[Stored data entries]
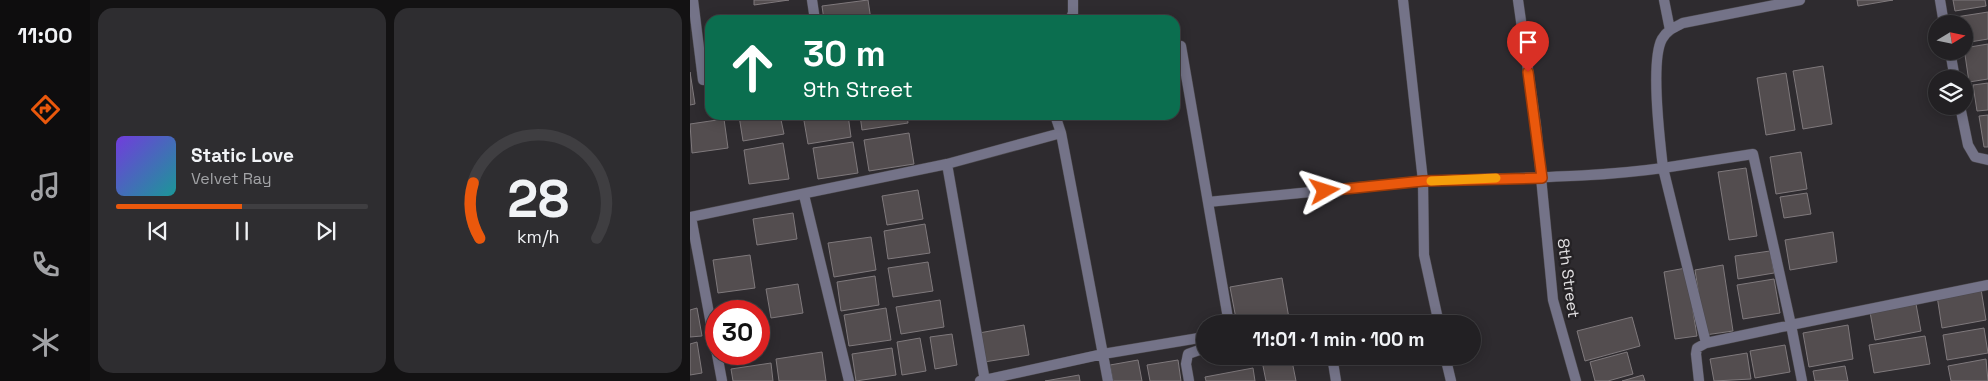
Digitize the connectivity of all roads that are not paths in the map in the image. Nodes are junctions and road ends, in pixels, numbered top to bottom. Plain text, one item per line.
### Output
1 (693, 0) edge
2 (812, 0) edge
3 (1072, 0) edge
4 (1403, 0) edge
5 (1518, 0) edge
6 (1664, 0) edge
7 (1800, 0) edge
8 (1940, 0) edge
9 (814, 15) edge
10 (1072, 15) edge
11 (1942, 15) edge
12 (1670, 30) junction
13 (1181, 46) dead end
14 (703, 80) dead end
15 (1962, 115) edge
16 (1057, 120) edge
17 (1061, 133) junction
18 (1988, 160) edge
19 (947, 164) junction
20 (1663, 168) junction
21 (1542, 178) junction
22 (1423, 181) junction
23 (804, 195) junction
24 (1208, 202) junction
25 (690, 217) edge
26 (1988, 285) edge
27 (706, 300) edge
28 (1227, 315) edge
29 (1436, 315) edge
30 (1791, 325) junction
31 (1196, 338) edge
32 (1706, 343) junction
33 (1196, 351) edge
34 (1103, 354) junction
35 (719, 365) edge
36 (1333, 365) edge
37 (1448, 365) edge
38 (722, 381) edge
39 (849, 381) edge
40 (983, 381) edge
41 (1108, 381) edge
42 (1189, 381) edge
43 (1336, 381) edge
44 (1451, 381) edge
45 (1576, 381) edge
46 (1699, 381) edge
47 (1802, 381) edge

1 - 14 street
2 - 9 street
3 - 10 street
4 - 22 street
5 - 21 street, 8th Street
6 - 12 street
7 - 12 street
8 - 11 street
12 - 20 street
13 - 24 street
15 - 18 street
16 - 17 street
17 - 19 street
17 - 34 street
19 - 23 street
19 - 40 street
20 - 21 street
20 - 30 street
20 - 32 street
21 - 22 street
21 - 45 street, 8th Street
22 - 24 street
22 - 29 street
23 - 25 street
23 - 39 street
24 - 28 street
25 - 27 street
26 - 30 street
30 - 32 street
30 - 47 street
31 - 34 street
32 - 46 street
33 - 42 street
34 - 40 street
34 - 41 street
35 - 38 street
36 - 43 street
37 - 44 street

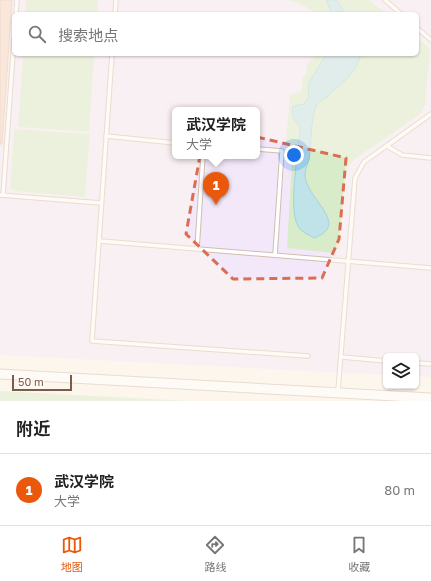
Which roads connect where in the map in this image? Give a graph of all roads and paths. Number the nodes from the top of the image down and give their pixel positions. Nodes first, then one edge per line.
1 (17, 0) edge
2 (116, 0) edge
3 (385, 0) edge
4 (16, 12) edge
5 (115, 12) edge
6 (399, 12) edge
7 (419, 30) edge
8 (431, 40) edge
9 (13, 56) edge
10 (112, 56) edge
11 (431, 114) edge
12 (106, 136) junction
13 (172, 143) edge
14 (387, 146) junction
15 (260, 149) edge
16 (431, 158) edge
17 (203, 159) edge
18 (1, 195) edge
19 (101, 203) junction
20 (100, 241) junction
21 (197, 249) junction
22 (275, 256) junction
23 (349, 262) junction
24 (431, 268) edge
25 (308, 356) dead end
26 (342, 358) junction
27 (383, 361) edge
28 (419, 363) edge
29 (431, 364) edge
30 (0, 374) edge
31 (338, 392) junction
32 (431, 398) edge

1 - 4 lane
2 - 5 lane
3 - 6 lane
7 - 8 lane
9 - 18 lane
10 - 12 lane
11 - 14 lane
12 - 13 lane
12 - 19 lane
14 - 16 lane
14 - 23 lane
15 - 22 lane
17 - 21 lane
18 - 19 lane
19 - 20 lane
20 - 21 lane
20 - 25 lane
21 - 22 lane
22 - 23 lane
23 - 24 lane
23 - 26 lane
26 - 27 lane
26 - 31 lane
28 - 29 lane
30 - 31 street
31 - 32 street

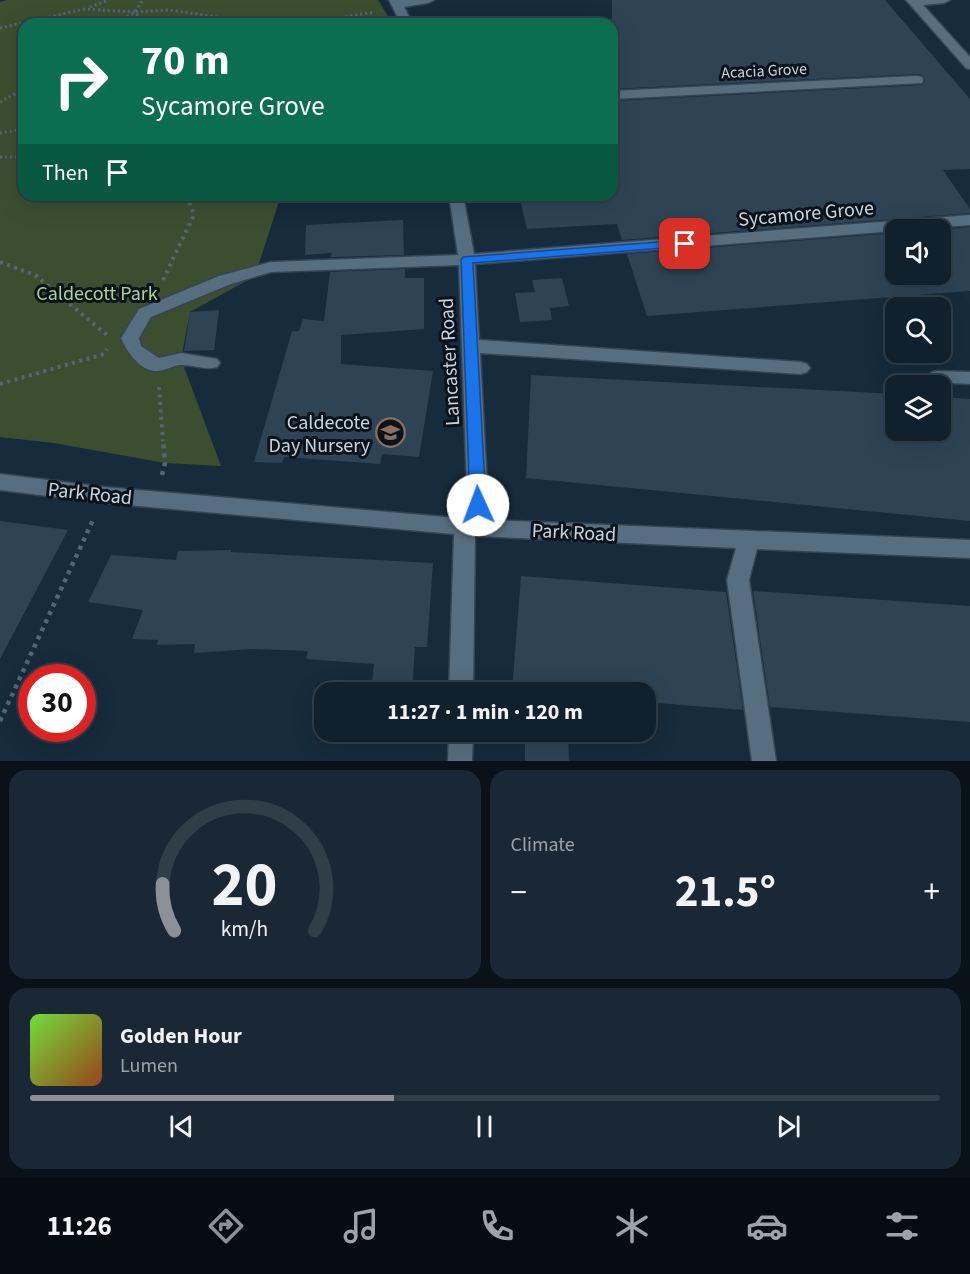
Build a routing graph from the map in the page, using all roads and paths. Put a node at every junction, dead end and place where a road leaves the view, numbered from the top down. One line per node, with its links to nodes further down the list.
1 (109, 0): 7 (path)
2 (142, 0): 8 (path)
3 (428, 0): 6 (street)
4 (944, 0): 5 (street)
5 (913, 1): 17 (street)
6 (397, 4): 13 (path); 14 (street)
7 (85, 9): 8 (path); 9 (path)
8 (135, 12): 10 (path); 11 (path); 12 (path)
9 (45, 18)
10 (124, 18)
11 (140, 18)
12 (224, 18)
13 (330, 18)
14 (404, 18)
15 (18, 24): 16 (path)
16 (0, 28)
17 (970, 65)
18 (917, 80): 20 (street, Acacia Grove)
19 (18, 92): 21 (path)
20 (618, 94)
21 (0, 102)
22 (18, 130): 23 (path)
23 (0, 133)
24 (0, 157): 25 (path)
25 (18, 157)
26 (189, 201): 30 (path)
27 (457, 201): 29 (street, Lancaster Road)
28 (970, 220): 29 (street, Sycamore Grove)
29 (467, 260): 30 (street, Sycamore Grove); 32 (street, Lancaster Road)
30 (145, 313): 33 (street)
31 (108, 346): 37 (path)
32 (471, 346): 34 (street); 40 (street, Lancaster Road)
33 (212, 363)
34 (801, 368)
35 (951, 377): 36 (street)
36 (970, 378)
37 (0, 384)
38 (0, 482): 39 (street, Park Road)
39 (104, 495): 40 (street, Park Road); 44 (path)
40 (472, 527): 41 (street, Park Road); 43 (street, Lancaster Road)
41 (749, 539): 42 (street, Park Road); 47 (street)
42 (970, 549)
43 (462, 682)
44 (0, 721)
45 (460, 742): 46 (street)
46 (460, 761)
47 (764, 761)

**EXERCISE BRIEF:** When copying, output the data exactly and leave out the pictures.

**EXPECTED OUTPUT:**
Digitize the connectivity of all roads that are not paths in the map in the image. Nodes are junctions and road ends, in pixels, numbered top to bottom. Plain text, one item per line.
### Output
1 (693, 0) edge
2 (812, 0) edge
3 (1072, 0) edge
4 (1403, 0) edge
5 (1518, 0) edge
6 (1664, 0) edge
7 (1800, 0) edge
8 (1940, 0) edge
9 (814, 15) edge
10 (1072, 15) edge
11 (1942, 15) edge
12 (1670, 30) junction
13 (1181, 46) dead end
14 (703, 80) dead end
15 (1962, 115) edge
16 (1057, 120) edge
17 (1061, 133) junction
18 (1988, 160) edge
19 (947, 164) junction
20 (1663, 168) junction
21 (1542, 178) junction
22 (1423, 181) junction
23 (804, 195) junction
24 (1208, 202) junction
25 (690, 217) edge
26 (1988, 285) edge
27 (706, 300) edge
28 (1227, 315) edge
29 (1436, 315) edge
30 (1791, 325) junction
31 (1196, 338) edge
32 (1706, 343) junction
33 (1196, 351) edge
34 (1103, 354) junction
35 (719, 365) edge
36 (1333, 365) edge
37 (1448, 365) edge
38 (722, 381) edge
39 (849, 381) edge
40 (983, 381) edge
41 (1108, 381) edge
42 (1189, 381) edge
43 (1336, 381) edge
44 (1451, 381) edge
45 (1576, 381) edge
46 (1699, 381) edge
47 (1802, 381) edge

1 - 14 street
2 - 9 street
3 - 10 street
4 - 22 street
5 - 21 street, 8th Street
6 - 12 street
7 - 12 street
8 - 11 street
12 - 20 street
13 - 24 street
15 - 18 street
16 - 17 street
17 - 19 street
17 - 34 street
19 - 23 street
19 - 40 street
20 - 21 street
20 - 30 street
20 - 32 street
21 - 22 street
21 - 45 street, 8th Street
22 - 24 street
22 - 29 street
23 - 25 street
23 - 39 street
24 - 28 street
25 - 27 street
26 - 30 street
30 - 32 street
30 - 47 street
31 - 34 street
32 - 46 street
33 - 42 street
34 - 40 street
34 - 41 street
35 - 38 street
36 - 43 street
37 - 44 street

Which roads connect where in the map in this image? Give a graph of all roads and paths. Number the nodes from the top of the image down and give their pixel positions. Nodes first, then one edge per line.
1 (17, 0) edge
2 (116, 0) edge
3 (385, 0) edge
4 (16, 12) edge
5 (115, 12) edge
6 (399, 12) edge
7 (419, 30) edge
8 (431, 40) edge
9 (13, 56) edge
10 (112, 56) edge
11 (431, 114) edge
12 (106, 136) junction
13 (172, 143) edge
14 (387, 146) junction
15 (260, 149) edge
16 (431, 158) edge
17 (203, 159) edge
18 (1, 195) edge
19 (101, 203) junction
20 (100, 241) junction
21 (197, 249) junction
22 (275, 256) junction
23 (349, 262) junction
24 (431, 268) edge
25 (308, 356) dead end
26 (342, 358) junction
27 (383, 361) edge
28 (419, 363) edge
29 (431, 364) edge
30 (0, 374) edge
31 (338, 392) junction
32 (431, 398) edge

1 - 4 lane
2 - 5 lane
3 - 6 lane
7 - 8 lane
9 - 18 lane
10 - 12 lane
11 - 14 lane
12 - 13 lane
12 - 19 lane
14 - 16 lane
14 - 23 lane
15 - 22 lane
17 - 21 lane
18 - 19 lane
19 - 20 lane
20 - 21 lane
20 - 25 lane
21 - 22 lane
22 - 23 lane
23 - 24 lane
23 - 26 lane
26 - 27 lane
26 - 31 lane
28 - 29 lane
30 - 31 street
31 - 32 street

Build a routing graph from the map in the page, using all roads and paths. Put a node at every junction, dead end and place where a road leaves the view, numbered from the top down. One line per node, with its links to nodes further down the list.
1 (109, 0): 7 (path)
2 (142, 0): 8 (path)
3 (428, 0): 6 (street)
4 (944, 0): 5 (street)
5 (913, 1): 17 (street)
6 (397, 4): 13 (path); 14 (street)
7 (85, 9): 8 (path); 9 (path)
8 (135, 12): 10 (path); 11 (path); 12 (path)
9 (45, 18)
10 (124, 18)
11 (140, 18)
12 (224, 18)
13 (330, 18)
14 (404, 18)
15 (18, 24): 16 (path)
16 (0, 28)
17 (970, 65)
18 (917, 80): 20 (street, Acacia Grove)
19 (18, 92): 21 (path)
20 (618, 94)
21 (0, 102)
22 (18, 130): 23 (path)
23 (0, 133)
24 (0, 157): 25 (path)
25 (18, 157)
26 (189, 201): 30 (path)
27 (457, 201): 29 (street, Lancaster Road)
28 (970, 220): 29 (street, Sycamore Grove)
29 (467, 260): 30 (street, Sycamore Grove); 32 (street, Lancaster Road)
30 (145, 313): 33 (street)
31 (108, 346): 37 (path)
32 (471, 346): 34 (street); 40 (street, Lancaster Road)
33 (212, 363)
34 (801, 368)
35 (951, 377): 36 (street)
36 (970, 378)
37 (0, 384)
38 (0, 482): 39 (street, Park Road)
39 (104, 495): 40 (street, Park Road); 44 (path)
40 (472, 527): 41 (street, Park Road); 43 (street, Lancaster Road)
41 (749, 539): 42 (street, Park Road); 47 (street)
42 (970, 549)
43 (462, 682)
44 (0, 721)
45 (460, 742): 46 (street)
46 (460, 761)
47 (764, 761)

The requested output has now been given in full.